At the close of the 19th century, the Palos Verdes Peninsula was inhabited solely by a few cattle ranchers and sheepherders. The land was mostly covered with nothing more than native vegetation. Then, for a brief period in the early 1900s, the Peninsula enjoyed prosperity not only as a cattle ranch, but also as a rich farming area. Japanese families farmed the most southern slopes, growing fields of beans, peas, and tomatoes, while barley, hay, and grain were grown on the dryer northern slopes. In 1913, Frank A. Vanderlip, president of the National Bank of New York, purchased the 16,000-acre Palos Verdes Peninsula with a vision to develop the “most fashionable and exclusive residential colony” in the nation. Unfortunately, his dream was put on hold after the Great Depression and the onset of World War II. None of these setbacks, however, reduced the beauty of the Palos Verdes Peninsula or its potential desirability as a residential area.
In July 1953, the Great Lakes Carbon Corporation, which was leasing land on the Peninsula for mining, purchased 7,000 acres of prime undeveloped land from the Vanderlip family. After several unsuccessful mining attempts, the Great Lakes Corporation abandoned its mining operations and hired a group of skilled architects and engineers to create a master plan for development of its vast property. Palos Verdes Estates had incorporated in 1939, and just prior to the great building boom in the late 1950s and early 1960s, the cities of Rolling Hills and Rolling Hills Estates both incorporated in 1957.
Fueled by a Los Angeles County (County) master plan and the post-World War II economic growth in the South Bay area, the remaining unincorporated part of the Peninsula (now the City of Rancho Palos Verdes), began to develop rapidly as the County granted several zone changes allowing higher-density construction. Little regard was paid to the Peninsula’s beauty, openness, or sensitive environment. During the 1960s the leaders of the three existing cities and citizens of the unincorporated area repeatedly attempted to convince the County to restrain uncontrolled development and institute planning and zoning regulations more compatible with the area’s unique qualities.
In the mid-1960s the Peninsula Advisory Council, a group of homeowner associations from the unincorporated areas was created to provide more clout in negotiations with the County. The Peninsula Advisory Council along with representatives from the three incorporated Peninsula cities — Palos Verdes Estates, Rolling Hills Estates and Rolling Hills — repeatedly met with the County and developers to encourage proper limitations on the development of the Peninsula’s coastal area.
After the coalition of local leaders and the Peninsula Advisory Council failed to restrict the County’s new Master Plan for the area which would have significantly increased density near the coastline of up to 73 units per acre, in April 1970, Save Our Coastline (SOC) was created. SOC sought to incorporate the Peninsula’s unincorporated areas to establish local control.

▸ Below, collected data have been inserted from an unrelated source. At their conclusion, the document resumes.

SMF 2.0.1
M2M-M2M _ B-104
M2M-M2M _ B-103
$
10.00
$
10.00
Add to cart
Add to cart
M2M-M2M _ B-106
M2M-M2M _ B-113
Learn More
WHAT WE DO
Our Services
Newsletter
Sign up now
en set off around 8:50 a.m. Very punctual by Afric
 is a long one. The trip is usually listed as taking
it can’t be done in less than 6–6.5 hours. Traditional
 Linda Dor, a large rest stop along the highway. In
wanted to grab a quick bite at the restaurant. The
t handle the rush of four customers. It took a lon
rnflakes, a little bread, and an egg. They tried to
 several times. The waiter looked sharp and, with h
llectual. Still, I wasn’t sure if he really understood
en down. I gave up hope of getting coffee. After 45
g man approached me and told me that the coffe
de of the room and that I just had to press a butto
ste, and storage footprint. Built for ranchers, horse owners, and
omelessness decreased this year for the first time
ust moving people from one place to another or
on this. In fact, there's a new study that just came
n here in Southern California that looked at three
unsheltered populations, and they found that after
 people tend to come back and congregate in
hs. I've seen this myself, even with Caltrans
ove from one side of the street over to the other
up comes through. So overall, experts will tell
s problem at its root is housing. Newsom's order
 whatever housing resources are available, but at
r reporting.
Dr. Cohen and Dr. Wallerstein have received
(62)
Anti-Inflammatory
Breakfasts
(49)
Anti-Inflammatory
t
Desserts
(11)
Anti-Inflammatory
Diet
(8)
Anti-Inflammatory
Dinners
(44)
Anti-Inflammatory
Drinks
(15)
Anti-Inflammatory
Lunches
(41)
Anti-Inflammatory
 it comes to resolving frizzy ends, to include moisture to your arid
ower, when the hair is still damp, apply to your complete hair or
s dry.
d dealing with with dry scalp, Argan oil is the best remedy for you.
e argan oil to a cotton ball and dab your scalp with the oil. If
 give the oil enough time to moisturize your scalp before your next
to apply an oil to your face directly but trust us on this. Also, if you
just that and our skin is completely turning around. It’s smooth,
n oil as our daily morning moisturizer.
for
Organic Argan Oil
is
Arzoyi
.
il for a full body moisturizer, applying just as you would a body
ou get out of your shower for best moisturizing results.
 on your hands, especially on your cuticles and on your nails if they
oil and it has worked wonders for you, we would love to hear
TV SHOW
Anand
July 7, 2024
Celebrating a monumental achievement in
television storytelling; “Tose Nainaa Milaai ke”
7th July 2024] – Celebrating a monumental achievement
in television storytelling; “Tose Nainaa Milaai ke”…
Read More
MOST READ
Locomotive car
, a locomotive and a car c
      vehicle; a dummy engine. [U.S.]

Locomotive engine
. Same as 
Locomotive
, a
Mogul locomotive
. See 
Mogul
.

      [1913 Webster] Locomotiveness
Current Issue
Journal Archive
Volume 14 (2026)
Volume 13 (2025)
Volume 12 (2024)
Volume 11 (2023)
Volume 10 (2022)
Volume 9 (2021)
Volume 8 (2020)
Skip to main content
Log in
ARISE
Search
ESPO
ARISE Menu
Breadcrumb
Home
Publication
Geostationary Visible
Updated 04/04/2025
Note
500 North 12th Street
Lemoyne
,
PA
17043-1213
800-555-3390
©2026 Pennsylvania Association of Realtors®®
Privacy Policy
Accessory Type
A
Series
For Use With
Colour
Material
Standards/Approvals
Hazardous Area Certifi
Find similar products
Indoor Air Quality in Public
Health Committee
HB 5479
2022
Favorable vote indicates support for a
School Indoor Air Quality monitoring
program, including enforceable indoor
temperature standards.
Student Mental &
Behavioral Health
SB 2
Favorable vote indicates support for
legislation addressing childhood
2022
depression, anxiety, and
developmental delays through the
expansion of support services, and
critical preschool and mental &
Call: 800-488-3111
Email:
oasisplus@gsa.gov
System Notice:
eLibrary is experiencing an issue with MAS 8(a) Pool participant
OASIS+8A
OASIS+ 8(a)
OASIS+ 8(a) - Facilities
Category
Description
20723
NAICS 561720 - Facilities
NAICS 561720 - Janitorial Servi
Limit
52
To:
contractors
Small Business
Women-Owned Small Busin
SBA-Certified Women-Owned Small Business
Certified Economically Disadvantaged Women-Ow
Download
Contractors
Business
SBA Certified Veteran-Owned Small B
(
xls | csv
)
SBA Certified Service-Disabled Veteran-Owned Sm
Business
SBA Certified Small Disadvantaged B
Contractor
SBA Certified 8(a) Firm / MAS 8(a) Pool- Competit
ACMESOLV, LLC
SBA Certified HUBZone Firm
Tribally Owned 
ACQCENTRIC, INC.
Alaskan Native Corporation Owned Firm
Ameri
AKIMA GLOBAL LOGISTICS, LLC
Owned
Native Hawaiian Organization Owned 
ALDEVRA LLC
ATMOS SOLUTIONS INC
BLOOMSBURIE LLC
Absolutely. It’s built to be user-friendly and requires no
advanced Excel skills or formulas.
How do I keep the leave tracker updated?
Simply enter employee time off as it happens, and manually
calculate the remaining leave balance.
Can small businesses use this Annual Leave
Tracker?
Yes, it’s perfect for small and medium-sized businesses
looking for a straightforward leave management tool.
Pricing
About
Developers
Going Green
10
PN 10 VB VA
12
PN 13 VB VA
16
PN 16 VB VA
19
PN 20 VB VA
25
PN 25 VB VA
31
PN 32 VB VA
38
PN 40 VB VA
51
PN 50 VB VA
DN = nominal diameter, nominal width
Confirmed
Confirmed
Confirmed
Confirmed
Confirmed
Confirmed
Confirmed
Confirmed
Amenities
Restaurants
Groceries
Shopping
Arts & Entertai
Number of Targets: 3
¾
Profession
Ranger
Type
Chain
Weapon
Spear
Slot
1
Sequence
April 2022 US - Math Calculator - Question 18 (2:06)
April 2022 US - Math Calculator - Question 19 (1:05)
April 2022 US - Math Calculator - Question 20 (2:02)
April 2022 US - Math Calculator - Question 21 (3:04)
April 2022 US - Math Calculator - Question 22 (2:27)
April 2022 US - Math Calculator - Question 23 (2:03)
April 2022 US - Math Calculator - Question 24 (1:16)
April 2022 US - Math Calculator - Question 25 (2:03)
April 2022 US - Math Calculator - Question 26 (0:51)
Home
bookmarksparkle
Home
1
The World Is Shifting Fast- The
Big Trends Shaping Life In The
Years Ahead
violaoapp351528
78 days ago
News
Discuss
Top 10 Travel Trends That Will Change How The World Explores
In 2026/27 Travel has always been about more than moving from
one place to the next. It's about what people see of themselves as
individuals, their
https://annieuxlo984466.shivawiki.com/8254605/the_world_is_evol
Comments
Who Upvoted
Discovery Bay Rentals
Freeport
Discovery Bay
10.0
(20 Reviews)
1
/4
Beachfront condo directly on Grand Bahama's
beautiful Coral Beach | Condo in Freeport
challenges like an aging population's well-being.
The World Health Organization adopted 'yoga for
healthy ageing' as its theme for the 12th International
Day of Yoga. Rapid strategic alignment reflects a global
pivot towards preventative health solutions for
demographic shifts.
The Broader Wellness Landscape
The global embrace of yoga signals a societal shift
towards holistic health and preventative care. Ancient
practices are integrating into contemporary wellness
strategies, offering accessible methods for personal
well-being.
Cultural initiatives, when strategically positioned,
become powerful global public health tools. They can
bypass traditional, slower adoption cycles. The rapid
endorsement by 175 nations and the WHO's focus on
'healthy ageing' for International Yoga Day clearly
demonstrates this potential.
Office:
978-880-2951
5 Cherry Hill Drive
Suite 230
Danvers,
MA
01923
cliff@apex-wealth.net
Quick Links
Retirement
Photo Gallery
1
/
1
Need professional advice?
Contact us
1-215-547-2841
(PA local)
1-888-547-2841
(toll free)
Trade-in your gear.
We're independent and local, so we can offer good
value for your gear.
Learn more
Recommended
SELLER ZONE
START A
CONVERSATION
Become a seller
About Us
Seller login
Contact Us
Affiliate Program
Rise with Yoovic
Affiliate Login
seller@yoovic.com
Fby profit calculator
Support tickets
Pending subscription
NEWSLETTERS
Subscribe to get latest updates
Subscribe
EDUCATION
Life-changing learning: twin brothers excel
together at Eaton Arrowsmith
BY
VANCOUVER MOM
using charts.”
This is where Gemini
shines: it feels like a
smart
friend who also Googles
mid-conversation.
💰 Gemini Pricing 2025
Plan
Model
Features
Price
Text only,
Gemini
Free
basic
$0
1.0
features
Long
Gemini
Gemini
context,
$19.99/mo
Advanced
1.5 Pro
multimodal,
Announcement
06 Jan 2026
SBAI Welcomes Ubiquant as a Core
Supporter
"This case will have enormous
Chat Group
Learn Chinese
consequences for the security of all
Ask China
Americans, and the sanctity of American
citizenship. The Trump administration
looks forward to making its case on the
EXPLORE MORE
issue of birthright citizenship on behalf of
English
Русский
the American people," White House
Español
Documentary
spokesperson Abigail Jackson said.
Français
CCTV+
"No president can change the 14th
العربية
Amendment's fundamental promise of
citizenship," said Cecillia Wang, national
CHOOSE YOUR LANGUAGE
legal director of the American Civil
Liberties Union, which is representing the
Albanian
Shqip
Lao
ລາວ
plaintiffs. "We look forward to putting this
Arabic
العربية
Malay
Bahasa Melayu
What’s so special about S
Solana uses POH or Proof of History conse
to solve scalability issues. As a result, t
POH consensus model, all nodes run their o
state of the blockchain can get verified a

SOC now faced a major challenge, as incorporation laws of the time counted votes based on the assessed value of land owned by signatories. The major developers opposing the incorporation controlled 38% of the assessed value of the land. SOC filed a lawsuit in California Superior Court contesting the constitutionality of a law that was based on assessed value of land rather than “one man one vote” as specified in the 14th amendment.
The California Superior Court declared that using assessed value of land as a basis for determining the outcome of an election was unconstitutional. This ruling was promptly appealed to the California Supreme Court. SOC enjoyed success when the State Supreme Court refused to hear the appeal, thereby allowing the Superior Court’s ruling to stand.
Emboldened by the legal victory, SOC petitioned the County Board of Supervisors to accept the signatures on the initial petition for incorporation and continue the incorporation process, since the number of voters exceeded the 25% filing requirement. SOC’s request was approved by a slim 3 to 2 vote by the Board of Supervisors.
The County agency responsible for conducting incorporations, the Local Agency Formation Commission (LAFCO), set the election for the proposed city of Rancho Palos Verdes on August 28, 1973. Some 80% of the registered voters went to the polls and voted by a margin of 5 to 1 for cityhood. The name Rancho Palos Verdes was approved and five candidates out of a field of 24 challengers were elected to the first City Council: Gunther Buerk, Ken Dyda, Dave (Cisco) Ruth, Marilyn Ryan, and Robert Ryan.
With its incorporation, the City of Rancho Palos Verdes became the youngest of the four cities on the Palos Verdes Peninsula, each of which had formed for the same basic reason – to take control of planning and policy implementation over the area in order to preserve its natural beauty, openness and small community atmosphere. With its magnificent views, beautiful rolling terrain, mild climate, and clean air, the Peninsula is a most desirable place to live.